1 Introduction

Neural networks have been applied to a wide variety of problems in high-energy physics [1, 2], from event classification [3, 4] to object reconstruction [5, 6] and triggering [7, 8]. Typically, however, these networks are applied to solve a specific isolated problem, even when this problem is part of a set of closely related problems. An illustrative example is the signal-background classification problem for a particle with a range of possible masses. The classification tasks at different masses are related, but distinct. Current approaches require the training of a set of isolated networks [9, 10], each of which are ignorant of the larger context and lack the ability to smoothly interpolate, or the use of a single signal sample in training [11, 12], sacrificing performance at other values.

In this paper, we describe the application of the ideas in Ref. [13] to a new neural network strategy, a parameterized neural network in which a single network tackles the full set of related tasks. This is done by simply extending the list of input features to include not only the traditional set of event-level features but also one or more parameters that describe the larger scope of the problem such as a new particle’s mass. The approach can be applied to any classification algorithm; however, neural networks provide a smooth interpolation, while tree-based methods may not.

A single parameterized network can replace a set of individual networks trained for specific cases, as well as smoothly interpolate to cases where it has not been trained. In the case of a search for a hypothetical new particle, this greatly simplifies the task – by requiring only one network – as well as making the results more powerful – by allowing them to be interpolated between specific values. In addition, they may outperform isolated networks by generalizing from the full parameter-dependent dataset.

In the following, we describe the network structure needed to apply a single parameterized network to a set of smoothly related problems and demonstrate the application for theoretical model parameters (such as new particle masses) in a set of examples of increasing complexity.

2 Network structure and training

A typical network takes as input a vector of features, \(\bar{x}\), where the features are based on event-level quantities. After training, the resulting network is then a function of these features, \(f(\bar{x})\). In the case that the task at hand is part of a larger context, described by one or more parameters, \(\bar{\theta }\). It is straightforward to construct a network that uses both sets of inputs, \(\bar{x}\) and \(\bar{\theta }\), and operates as a function of both: \(f(\bar{x},\bar{\theta })\). For a given set of inputs \(\bar{x}_0\), a traditional network evaluates to a real number \(f(\bar{x}_0)\). A parameterized network, however, provides a result that is parameterized in terms of \(\bar{\theta }\): \(f(\bar{x}_0,\bar{\theta })\), yielding different output values for different choices of the parameters \(\bar{\theta }\); see Fig. 1.

---+---

### [WRITTEN PROBLEM]
The passage on parameterized neural networks says the approach can be applied to any classification algorithm. Why does it still favor neural networks over tree-based methods? Rely on the passage above and nothing else.

### [INFORMATION SUPPLIED]
---+---

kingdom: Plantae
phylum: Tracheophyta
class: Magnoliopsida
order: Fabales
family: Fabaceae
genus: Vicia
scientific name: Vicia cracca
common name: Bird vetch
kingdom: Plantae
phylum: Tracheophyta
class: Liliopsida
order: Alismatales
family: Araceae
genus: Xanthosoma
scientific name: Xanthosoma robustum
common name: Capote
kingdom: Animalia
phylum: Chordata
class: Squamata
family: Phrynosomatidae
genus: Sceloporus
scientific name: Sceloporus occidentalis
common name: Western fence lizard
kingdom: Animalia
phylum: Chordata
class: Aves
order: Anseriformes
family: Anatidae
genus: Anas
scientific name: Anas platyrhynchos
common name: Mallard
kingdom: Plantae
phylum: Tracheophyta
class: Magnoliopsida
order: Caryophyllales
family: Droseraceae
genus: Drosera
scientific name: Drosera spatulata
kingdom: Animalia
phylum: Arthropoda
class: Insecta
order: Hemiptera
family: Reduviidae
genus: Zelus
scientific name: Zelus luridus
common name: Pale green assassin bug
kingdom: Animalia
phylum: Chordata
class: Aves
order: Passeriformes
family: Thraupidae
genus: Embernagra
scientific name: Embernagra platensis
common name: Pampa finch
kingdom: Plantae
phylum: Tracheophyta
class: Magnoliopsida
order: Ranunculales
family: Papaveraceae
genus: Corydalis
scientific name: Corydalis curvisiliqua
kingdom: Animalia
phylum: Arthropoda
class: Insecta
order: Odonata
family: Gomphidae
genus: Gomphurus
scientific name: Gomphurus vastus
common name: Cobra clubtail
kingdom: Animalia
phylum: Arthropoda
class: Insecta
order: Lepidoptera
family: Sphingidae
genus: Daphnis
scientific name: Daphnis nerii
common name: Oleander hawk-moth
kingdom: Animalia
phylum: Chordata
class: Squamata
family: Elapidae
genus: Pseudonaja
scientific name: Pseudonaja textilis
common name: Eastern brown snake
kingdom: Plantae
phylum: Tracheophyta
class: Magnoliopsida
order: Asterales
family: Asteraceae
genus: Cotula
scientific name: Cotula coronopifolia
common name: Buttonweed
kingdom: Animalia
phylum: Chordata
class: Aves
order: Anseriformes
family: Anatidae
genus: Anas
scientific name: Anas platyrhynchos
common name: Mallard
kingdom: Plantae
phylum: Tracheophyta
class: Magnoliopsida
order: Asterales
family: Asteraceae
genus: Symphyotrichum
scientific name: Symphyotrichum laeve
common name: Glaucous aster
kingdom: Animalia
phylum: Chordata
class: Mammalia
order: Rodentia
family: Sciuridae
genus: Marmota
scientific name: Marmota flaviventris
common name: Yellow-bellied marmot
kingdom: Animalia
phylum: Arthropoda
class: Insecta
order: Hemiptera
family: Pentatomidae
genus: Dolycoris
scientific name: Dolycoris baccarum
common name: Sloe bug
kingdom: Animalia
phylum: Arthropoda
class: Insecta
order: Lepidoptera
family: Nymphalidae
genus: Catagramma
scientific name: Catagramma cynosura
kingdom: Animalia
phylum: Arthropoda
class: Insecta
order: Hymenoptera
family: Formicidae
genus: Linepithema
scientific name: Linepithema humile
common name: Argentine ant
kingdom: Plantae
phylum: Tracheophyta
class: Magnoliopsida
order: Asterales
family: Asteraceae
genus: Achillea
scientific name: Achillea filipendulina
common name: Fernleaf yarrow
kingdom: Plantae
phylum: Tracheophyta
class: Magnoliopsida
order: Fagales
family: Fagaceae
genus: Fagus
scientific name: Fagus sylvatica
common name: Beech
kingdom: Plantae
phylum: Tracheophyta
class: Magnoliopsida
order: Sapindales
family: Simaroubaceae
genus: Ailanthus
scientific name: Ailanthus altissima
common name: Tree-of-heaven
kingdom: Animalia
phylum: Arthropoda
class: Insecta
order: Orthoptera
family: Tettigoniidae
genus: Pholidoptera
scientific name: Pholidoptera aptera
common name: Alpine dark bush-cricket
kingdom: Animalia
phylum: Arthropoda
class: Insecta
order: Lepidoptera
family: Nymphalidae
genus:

---+---

### [ANSWER TO THE EXERCISE]
Neural networks provide a smooth interpolation, and tree-based methods may not. That smoothness is what lets a single parameterized network carry over to parameter values it was not trained on.